The ERP slow down has hit the enterprise software vendors hard. The days when the top-tier ERP suppliers reported growth rates that were the envy of the software industry have long gone and each player is now taking a long hard look at its core business and trying to work out where future opportunities for growth lay. Baan has felt the pain more than most. And, while the $160m restructuring recently completed by the Dutch ERP software supplier should make it leaner, more focused and subsequently more competitive, the short term impact is grim and signals shrinking revenues and deepening losses for at least another two quarters, say analysts.
Last month, Baan said it had delayed the announcement of year-end results on the basis that the restructuring, purchase of Mid- market Solutions, and the re-negotiation of terms for the Caps Logistics acquisition had presumably created fresh accounting dilemmas. When the numbers do hit The Street they are guaranteed to make depressing reading. Baan will see a 35% slump in fourth- quarter revenues to $142m down from $220m in same period last year and net losses of $250m (including the $160m in restructuring charges), compared to a profit of $29m in the same period last year.

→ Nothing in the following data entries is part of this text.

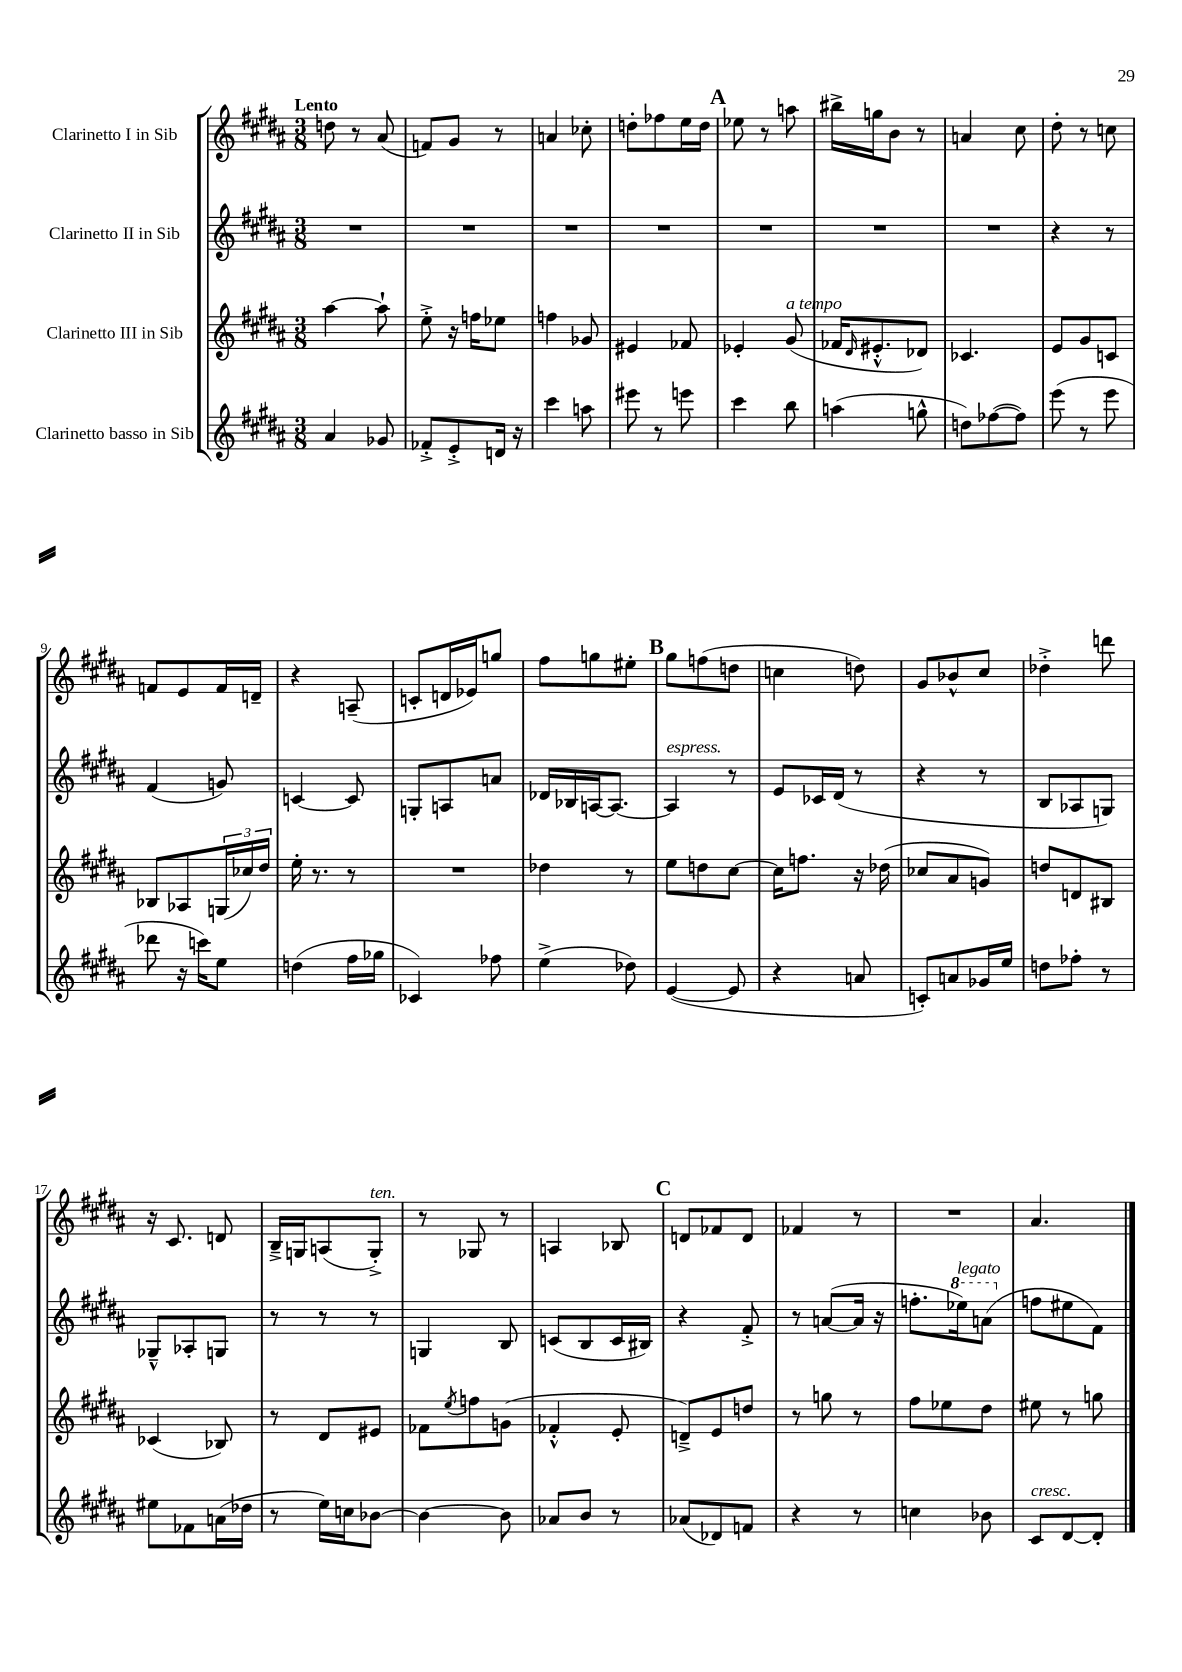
<<
\new StaffGroup <<
\new Staff = "s0" \with { instrumentName = "Clarinetto I in Sib" } {
    \clef treble \key b \major \numericTimeSignature \time 3/8 \tempo "Lento"
    d''8 r8 ais'8( |
    f'8) gis'8 r8 |
    a'4 ces''8-. |
    d''8-. fes''8 e''16 d''16 |
    \mark \markup { \bold "A" } ees''8 r8 a''8 |
    bis''16-> g''16 b'8 r8 |
    a'4 cis''8 |
    dis''8-. r8 c''8 |
    f'8 e'8 f'16 d'16-- |
    r4 a8--( |
    c'8-. d'16 ees'16) g''8 |
    fis''8 g''8 eis''8-. |
    \mark \markup { \bold "B" } gis''8 f''8( d''8 |
    c''4 d''8) |
    gis'8 bes'8-^ cis''8 |
    des''4-.-> d'''8 |
    r16 cis'8. d'8 |
    b16---> g16 a8( g8-.->^\markup { \italic "ten." }) |
    r8 ges8 r8 |
    a4 bes8 |
    \mark \markup { \bold "C" } d'8 fes'8 d'8 |
    fes'4 r8 |
    R4. |
    ais'4. \bar "|." |
}
\new Staff = "s1" \with { instrumentName = "Clarinetto II in Sib" } {
    \clef treble \key b \major \numericTimeSignature \time 3/8
    R4. |
    R4. |
    R4. |
    R4. |
    \mark \markup { \bold "A" } R4. |
    R4. |
    R4. |
    r4 r8 |
    fis'4( g'8) |
    c'4~ c'8 |
    g8-. a8 a'8 |
    des'16 bes16 a16~ a8.~ |
    \mark \markup { \bold "B" } a4^\markup { \italic "espress." } r8 |
    e'8 ces'16 dis'16( r8 |
    r4 r8 |
    b8 aes8 g8) |
    ges8---^ aes8-. g8 |
    r8 r8 r8 |
    g4 b8 |
    c'8( b8 c'16 bis16) |
    \mark \markup { \bold "C" } r4 fis'8-.-> |
    r8 a'8~( a'16 r16 |
    f''8.-. \ottava #1 ees'''16^\markup { \italic "legato" }) a''8( \ottava #0 |
    f''8 eis''8 fis'8) \bar "|." |
}
\new Staff = "s2" \with { instrumentName = "Clarinetto III in Sib" } {
    \clef treble \key b \major \numericTimeSignature \time 3/8
    ais''4~ ais''8-! |
    e''8-.-> r16 f''16 ees''8 |
    f''4 ges'8 |
    eis'4 fes'8 |
    \mark \markup { \bold "A" } ees'4-. gis'8^\markup { \italic "a tempo" }( |
    fes'16 \grace { dis'16 } eis'8.-.-^ des'8) |
    ces'4. |
    e'8 gis'8 c'8 |
    bes8 aes8 \tuplet 3/2 { g16( ces''16) dis''16 } |
    e''16-. r8. r8 |
    R4. |
    des''4 r8 |
    \mark \markup { \bold "B" } e''8 d''8 cis''8~ |
    cis''16 f''8. r16 des''16( |
    ces''8 ais'8 g'8) |
    d''8 d'8 bis8 |
    ces'4( bes8) |
    r8 dis'8 eis'8 |
    fes'8 \acciaccatura { e''8 } f''8 g'8( |
    fes'4-.-^ e'8-. |
    \mark \markup { \bold "C" } d'8--->) e'8 d''8 |
    r8 g''8 r8 |
    fis''8 ees''8 dis''8 |
    eis''8 r8 g''8 \bar "|." |
}
\new Staff = "s3" \with { instrumentName = "Clarinetto basso in Sib" } {
    \clef treble \key b \major \numericTimeSignature \time 3/8
    ais'4 ges'8 |
    fes'8-.-> e'8-.-> d'16 r16 |
    cis'''4 a''8 |
    eis'''8 r8 e'''8 |
    \mark \markup { \bold "A" } cis'''4 b''8 |
    a''4( g''8-^ |
    d''8) fes''8~( fes''8) |
    e'''8( r8 e'''8 |
    des'''8 r16 c'''16) e''8 |
    d''4( fis''16 ges''16 |
    ces'4) fes''8 |
    e''4->( des''8) |
    \mark \markup { \bold "B" } e'4~( e'8 |
    r4 a'8 |
    c'8-.) a'8 ges'16 e''16 |
    d''8 fes''8-. r8 |
    eis''8 fes'8 a'16( des''16 |
    r8 e''16) c''16 bes'8~ |
    bes'4~ bes'8 |
    aes'8 b'8 r8 |
    \mark \markup { \bold "C" } aes'8( des'8) f'8 |
    r4 r8 |
    c''4 bes'8 |
    cis'8^\markup { \italic "cresc." } dis'8~ dis'8-. \bar "|." |
}
>>
>>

For the year, Baan’s revenue growth is destined to slow to a paltry 8% to approximately $743m, with net losses of $262m.
Baan has clearly hit troubled times and any plans to expand its product breadth have clearly been cast aside as it tries to re- focus on returning to its roots in mid-market manufacturing. The shift in corporate strategy has placed the future of its non-core businesses in sharp relief and led to speculation that Baan will sell-off non-manufacturing software businesses. Fingers are pointing at Baan’s accounting subsidiary, Coda, as the first likely IPO candidate. Baan has over extended its reach. The re- focus on manufacturing is the right thing but it means that Coda is no longer relevant to Baan’s strategy, says Bobby Cameron at Forrester.
Coda will be sold off later this year, Cameron believes, on the basis that it is a loosing expense line at a time when Baan needs revenues to add to its beleaguered bottom line. The UK financial software house reported net losses for the year to October 31st 1997 of 2 million pounds (approximately $3.2m) on revenues of 41.2m pounds (approximately $65.9m). And although the company does not break out figures for individual subsidiaries there is some suggestion that Baan has never been able to stem the tide of Coda’s leaking profitability since it bought the company for $86.6m in May 1998.

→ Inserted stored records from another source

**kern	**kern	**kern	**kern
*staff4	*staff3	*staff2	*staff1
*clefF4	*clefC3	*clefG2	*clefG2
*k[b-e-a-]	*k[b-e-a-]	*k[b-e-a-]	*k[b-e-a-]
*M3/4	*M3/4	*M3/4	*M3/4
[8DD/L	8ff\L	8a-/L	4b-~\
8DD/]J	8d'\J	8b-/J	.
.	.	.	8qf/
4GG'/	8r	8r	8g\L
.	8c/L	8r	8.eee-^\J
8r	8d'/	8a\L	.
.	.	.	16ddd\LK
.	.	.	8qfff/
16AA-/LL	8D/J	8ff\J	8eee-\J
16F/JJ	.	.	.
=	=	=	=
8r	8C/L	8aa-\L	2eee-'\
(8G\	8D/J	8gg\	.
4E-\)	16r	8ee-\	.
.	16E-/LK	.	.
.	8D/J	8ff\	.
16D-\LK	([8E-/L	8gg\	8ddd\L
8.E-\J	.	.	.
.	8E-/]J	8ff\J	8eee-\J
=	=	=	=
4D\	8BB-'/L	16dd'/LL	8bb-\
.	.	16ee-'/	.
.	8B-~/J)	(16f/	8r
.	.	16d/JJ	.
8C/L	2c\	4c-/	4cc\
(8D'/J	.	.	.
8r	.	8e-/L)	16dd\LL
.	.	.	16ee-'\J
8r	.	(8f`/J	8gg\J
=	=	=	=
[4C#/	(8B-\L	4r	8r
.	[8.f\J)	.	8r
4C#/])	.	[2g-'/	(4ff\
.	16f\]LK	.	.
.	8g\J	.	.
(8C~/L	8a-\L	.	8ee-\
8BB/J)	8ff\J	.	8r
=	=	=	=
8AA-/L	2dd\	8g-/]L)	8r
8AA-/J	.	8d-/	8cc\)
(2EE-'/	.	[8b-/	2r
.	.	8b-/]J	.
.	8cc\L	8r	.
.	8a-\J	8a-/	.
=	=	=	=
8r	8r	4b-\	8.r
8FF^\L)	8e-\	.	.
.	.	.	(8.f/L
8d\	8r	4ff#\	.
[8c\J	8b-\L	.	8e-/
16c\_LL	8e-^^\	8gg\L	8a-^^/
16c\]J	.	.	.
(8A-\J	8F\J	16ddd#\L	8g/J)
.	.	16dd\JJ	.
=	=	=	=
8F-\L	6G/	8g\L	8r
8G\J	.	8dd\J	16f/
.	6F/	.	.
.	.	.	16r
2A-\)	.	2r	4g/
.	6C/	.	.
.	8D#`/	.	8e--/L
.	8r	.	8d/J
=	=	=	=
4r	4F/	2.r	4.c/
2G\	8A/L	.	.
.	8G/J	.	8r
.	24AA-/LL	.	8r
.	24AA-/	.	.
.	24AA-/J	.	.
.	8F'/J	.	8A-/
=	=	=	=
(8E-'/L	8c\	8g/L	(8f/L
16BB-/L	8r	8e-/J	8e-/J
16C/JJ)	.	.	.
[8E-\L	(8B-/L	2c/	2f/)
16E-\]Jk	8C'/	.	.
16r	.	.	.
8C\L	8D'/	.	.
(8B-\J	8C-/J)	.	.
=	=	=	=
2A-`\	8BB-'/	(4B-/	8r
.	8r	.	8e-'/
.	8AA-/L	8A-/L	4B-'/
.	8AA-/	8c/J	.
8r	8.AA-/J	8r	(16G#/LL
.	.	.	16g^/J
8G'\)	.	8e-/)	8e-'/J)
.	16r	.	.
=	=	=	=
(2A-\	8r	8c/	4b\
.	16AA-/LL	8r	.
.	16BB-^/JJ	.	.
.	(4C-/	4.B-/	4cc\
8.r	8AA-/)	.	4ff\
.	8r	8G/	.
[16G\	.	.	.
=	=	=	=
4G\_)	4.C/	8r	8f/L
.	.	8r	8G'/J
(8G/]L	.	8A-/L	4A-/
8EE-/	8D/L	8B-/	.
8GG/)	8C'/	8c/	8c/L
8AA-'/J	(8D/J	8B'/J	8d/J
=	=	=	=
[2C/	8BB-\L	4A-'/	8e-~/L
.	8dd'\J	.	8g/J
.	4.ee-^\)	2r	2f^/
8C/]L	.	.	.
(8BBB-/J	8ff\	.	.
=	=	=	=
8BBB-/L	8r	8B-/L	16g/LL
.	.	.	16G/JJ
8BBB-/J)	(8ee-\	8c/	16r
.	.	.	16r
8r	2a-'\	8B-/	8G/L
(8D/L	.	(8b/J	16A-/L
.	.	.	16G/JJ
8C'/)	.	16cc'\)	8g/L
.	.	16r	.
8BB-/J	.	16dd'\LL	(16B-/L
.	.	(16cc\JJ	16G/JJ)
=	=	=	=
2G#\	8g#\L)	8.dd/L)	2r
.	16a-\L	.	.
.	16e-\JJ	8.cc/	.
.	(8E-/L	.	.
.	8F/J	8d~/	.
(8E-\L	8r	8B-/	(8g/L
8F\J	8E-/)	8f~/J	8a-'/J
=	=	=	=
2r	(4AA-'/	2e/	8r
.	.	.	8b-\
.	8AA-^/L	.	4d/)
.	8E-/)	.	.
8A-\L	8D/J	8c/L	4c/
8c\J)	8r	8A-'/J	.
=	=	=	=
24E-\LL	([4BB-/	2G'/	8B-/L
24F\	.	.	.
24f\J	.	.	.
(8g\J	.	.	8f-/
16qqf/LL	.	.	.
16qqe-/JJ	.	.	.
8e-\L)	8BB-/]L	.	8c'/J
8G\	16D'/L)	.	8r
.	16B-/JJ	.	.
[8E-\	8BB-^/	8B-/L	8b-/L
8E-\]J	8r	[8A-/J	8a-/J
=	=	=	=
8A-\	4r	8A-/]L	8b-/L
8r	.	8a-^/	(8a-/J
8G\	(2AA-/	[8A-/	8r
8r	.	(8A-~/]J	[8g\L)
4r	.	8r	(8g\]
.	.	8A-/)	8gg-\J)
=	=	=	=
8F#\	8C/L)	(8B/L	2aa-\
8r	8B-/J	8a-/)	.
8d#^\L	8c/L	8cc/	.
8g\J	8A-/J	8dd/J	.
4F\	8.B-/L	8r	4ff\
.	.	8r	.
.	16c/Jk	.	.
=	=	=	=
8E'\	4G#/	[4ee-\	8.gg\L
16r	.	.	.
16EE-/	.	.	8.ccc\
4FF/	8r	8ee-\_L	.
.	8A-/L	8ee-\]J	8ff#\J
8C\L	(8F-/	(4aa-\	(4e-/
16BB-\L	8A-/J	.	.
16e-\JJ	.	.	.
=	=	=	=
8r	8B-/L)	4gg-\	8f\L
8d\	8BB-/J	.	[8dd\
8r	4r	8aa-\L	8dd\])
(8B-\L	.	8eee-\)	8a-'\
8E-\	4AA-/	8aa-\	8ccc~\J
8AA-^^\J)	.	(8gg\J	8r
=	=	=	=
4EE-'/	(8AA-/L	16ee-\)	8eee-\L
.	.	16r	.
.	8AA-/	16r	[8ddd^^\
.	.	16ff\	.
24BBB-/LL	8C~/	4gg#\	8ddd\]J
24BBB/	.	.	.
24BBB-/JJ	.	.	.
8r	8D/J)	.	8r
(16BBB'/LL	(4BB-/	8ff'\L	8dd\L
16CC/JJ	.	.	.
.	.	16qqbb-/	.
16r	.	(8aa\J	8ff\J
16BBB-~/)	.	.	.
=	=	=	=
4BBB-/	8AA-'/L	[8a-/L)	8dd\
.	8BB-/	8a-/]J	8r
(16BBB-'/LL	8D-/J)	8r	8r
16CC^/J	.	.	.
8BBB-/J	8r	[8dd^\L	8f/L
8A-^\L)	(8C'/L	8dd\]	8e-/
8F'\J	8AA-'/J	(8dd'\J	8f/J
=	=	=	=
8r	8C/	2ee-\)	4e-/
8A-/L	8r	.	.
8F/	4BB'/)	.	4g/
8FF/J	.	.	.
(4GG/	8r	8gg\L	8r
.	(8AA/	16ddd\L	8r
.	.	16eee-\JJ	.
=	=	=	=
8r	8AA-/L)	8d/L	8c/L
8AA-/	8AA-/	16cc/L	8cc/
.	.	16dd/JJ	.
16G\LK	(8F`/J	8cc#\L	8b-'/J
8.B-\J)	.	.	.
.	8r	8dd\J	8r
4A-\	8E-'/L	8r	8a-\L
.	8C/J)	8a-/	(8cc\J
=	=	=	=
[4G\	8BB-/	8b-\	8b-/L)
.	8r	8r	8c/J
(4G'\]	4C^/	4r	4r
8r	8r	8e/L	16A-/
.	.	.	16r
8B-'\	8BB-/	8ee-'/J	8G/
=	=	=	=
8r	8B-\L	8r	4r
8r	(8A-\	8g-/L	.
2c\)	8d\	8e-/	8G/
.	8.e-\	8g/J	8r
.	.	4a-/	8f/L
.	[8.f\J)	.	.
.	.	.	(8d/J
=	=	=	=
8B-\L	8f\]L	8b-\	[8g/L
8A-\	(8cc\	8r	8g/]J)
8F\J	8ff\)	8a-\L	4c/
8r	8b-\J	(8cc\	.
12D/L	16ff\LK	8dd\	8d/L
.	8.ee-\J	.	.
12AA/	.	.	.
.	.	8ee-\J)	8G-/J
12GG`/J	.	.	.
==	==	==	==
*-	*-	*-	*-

The Coda business formed the basis of Baan Corporate Office Solutions, the business unit set up toward the tail end of last year to target the financial accounting sector. Baan planned to integrate Coda Financials into Baan IV to improve the capabilities of its ERP offering, in addition to selling the Coda Software as a standalone suite to generate revenues in standalone financials. But any integration plans look as though they have been put on hold while the re-organization takes place. The move was also thought to be too little, too late. Baan found itself going head to head with Oracle, PeopleSoft and SAP who had superior more well-established financial software suites. Baan did not have the domain expertise to play with the big boys, says Cameron.
The top-tier ERP suppliers also had one avenue of opportunity that Baan did not – these vendors could rely on a captive installed base that could be milked for recurring revenues by virtue of the fact they had been in the market for longer a period of time.
The saturation of the financial applications market has not helped Baan’s cause much either. Around 70% of Fortune 1,000 companies will have bought a financial package by 2000, says Cameron, leaving Baan with little opportunity to reap rewards from the acquisition. Furthermore, the task of extending Baan’s ERP suite to embrace Coda Financials is believed to be onerous. Its like Frankenstein’s monster trying to do
that level of integration, says Bruce Richardson at AMR Research.
Naturally, Baan executives will not comment on its future plans for the Coda business. But if Cameron is correct Coda will not feature in them and the business will be sold at a bargain basement price to leverage buy-out company Platinum Equities, the Computer Associates of the packaged applications market.